The island's international population — surfers, digital nomads, Italian restaurateurs, Spanish beach-bar operators — has layered its own culinary contributions onto the Filipino base. Kermit Siargao serves Napoli pizza and handmade pasta with the same sourcing discipline that the kinilaw restaurants apply to their fish. Bravo brings Spanish paella to a beachfront that would not be out of place in Valencia.
General Luna is the hub: the main town and beach where most restaurants concentrate. Most restaurants operate walk-in or simple phone bookings, but the best spots fill during surf season (September to November) and holiday weekends. Come with time. Eat slowly. The island rewards unhurried engagement.
Explore more: dining by occasion • all cities • dining guides
Reservations in Siargao follow standard etiquette. The fine-dining picks above book 2-4 weeks ahead for weekend evenings; mid-tier neighbourhood restaurants accept 1-2 weeks; casual options often allow walk-ins if you arrive at 7pm or earlier. The peak season for Siargao dining mirrors the city's broader tourism rhythm — weekends and high-season holidays are tighter than mid-week and off-peak.

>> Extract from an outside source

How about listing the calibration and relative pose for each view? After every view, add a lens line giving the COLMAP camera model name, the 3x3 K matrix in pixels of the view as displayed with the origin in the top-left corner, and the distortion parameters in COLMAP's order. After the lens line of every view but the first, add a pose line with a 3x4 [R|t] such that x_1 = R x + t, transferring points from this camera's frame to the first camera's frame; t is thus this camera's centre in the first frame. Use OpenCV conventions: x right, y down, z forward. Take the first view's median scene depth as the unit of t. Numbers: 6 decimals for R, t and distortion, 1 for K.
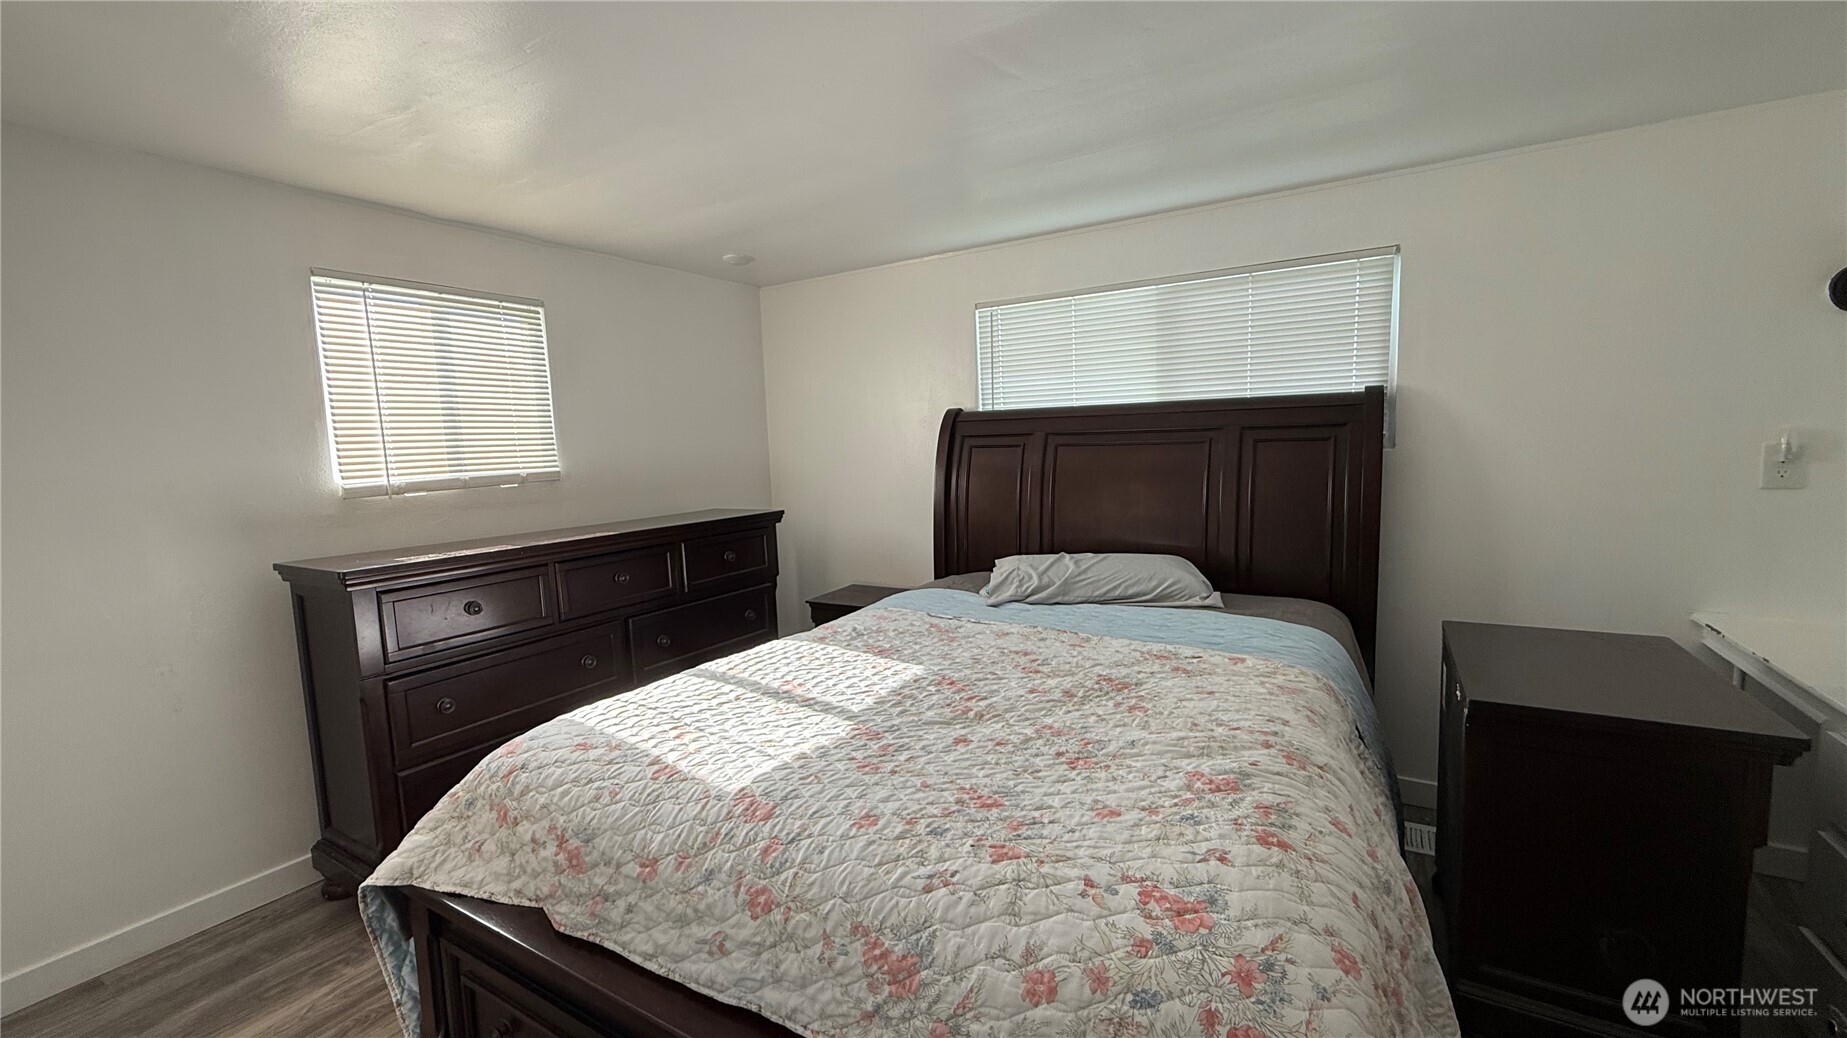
lens RADIAL K [[736.3, 0, 919.8], [0, 736.3, 524.1], [0, 0, 1]] dist [0.000049, -0.000152]
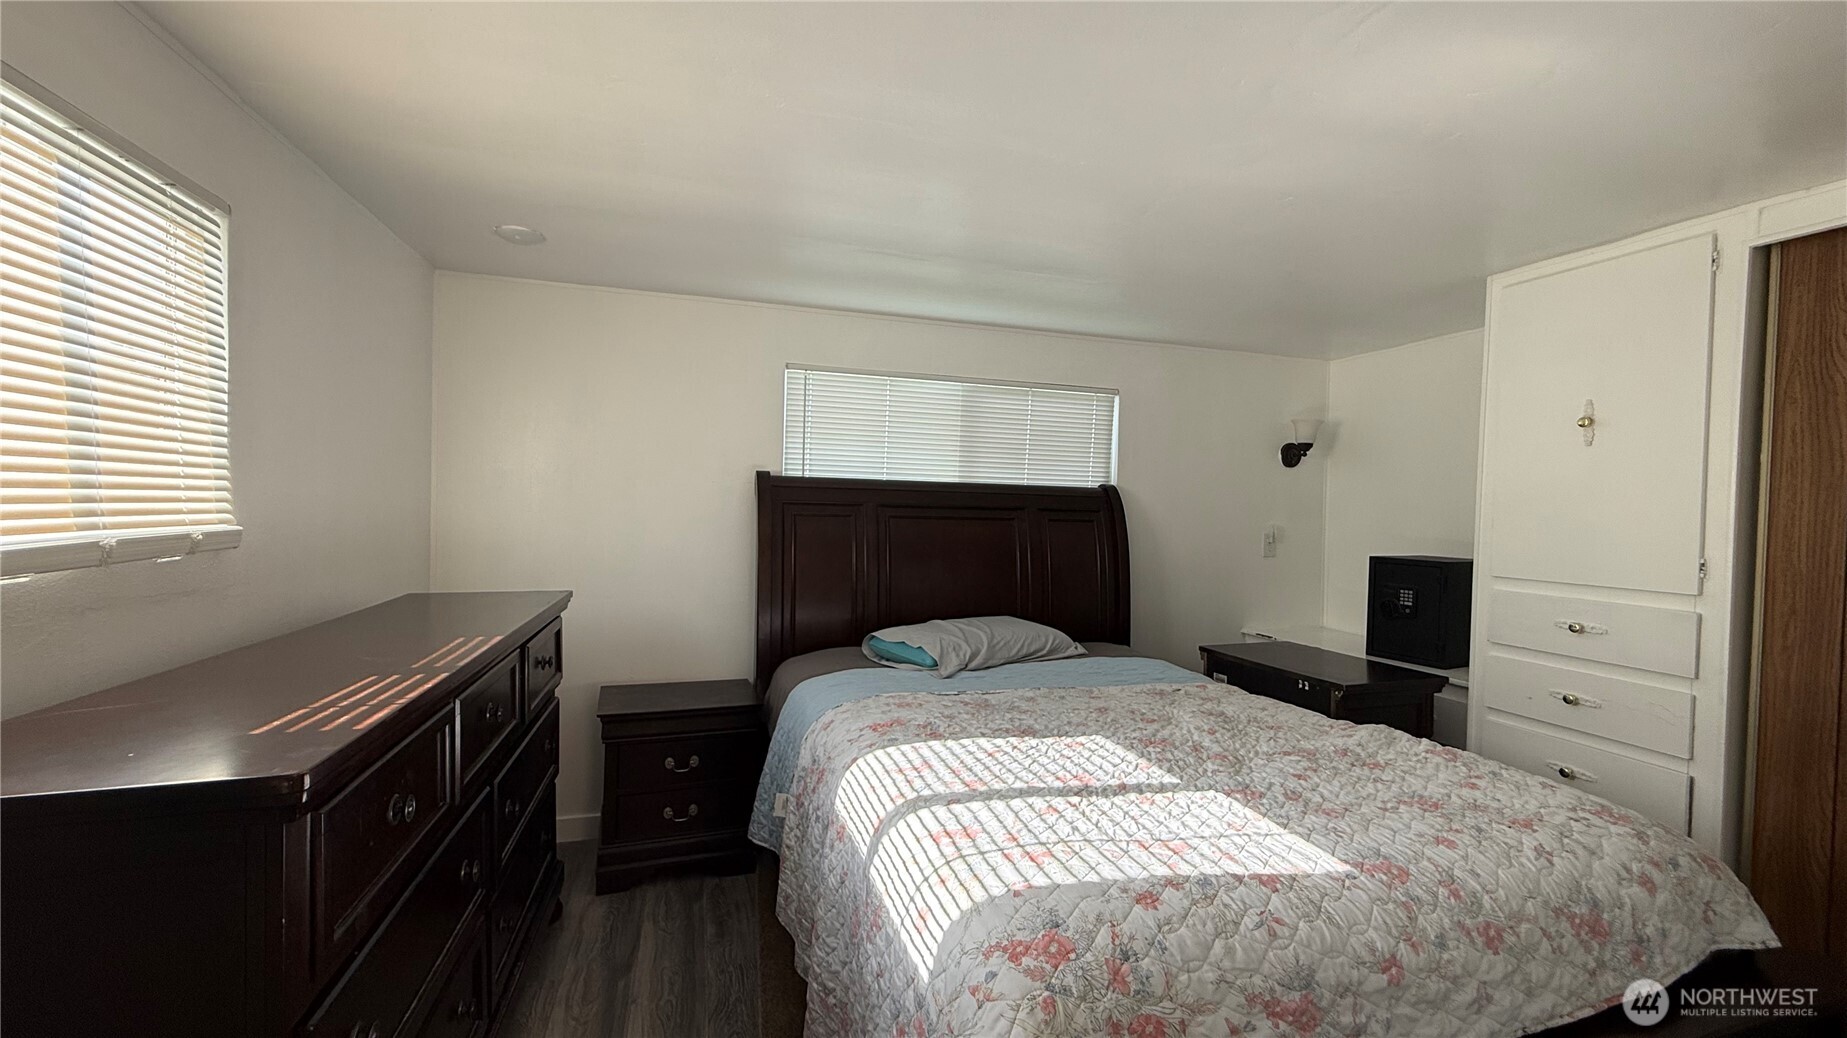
lens RADIAL K [[736.3, 0, 923.8], [0, 736.3, 520.7], [0, 0, 1]] dist [0.000049, -0.000152]
pose [[0.657091, 0.033671, 0.753059, -0.985201], [0.040309, 0.996003, -0.079705, -0.031691], [-0.752732, 0.082729, 0.653108, 0.526458]]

Booking through the restaurant directly is faster than third-party platforms for the venues that maintain their own reservations.
Tipping in Siargao follows the local custom: 10-15% on the pre-tax total is standard, with 18-20% reserved for genuinely exceptional service. Many fine-dining venues now include a service charge automatically — check the bill before adding more. Card payment is universally accepted at the venues above; cash is welcomed but rarely required.
Siargao's dining scene operates year-round, but the best windows depend on your goals. Spring (March-May) and autumn (September-October) typically offer the best balance of weather, ingredient seasonality, and reservation availability. Summer brings tourist density at the harbour-side and central restaurants; the locals' favourite venues stay calmer in their own neighbourhoods. Winter is quieter but the heartier seasonal cooking — long-cooked meats, root vegetables, fortified wines — comes into its own.
The major calendar events to plan around: locally-relevant food festivals, a city restaurant week if Siargao runs one, and the international tourist holidays. The serious dining venues maintain their service quality across all seasons; the mid-tier options can dip during peak tourist periods when the staff is stretched thin.
Every dining city has a structural reason for its restaurant culture, and Siargao is no exception. The combination of local ingredient sourcing, the city's broader cultural orientation, the international cuisine integration, and the regulatory environment around food and beverage all shape what shows up on the plate. The restaurants we've ranked above are the ones that handle these structural elements with the most care — kitchens that know where their suppliers are, sommeliers who understand the regional wine context, and dining rooms calibrated to the city's actual pace rather than imported templates.
For visitors planning a single dining-driven trip to Siargao, our recommendation is to balance the splurge tier with the mid-tier neighbourhood discoveries that show what the city actually eats day-to-day. The casual options work for arrival nights, late-evening drinks, or the moments when the conversation matters more than the cuisine.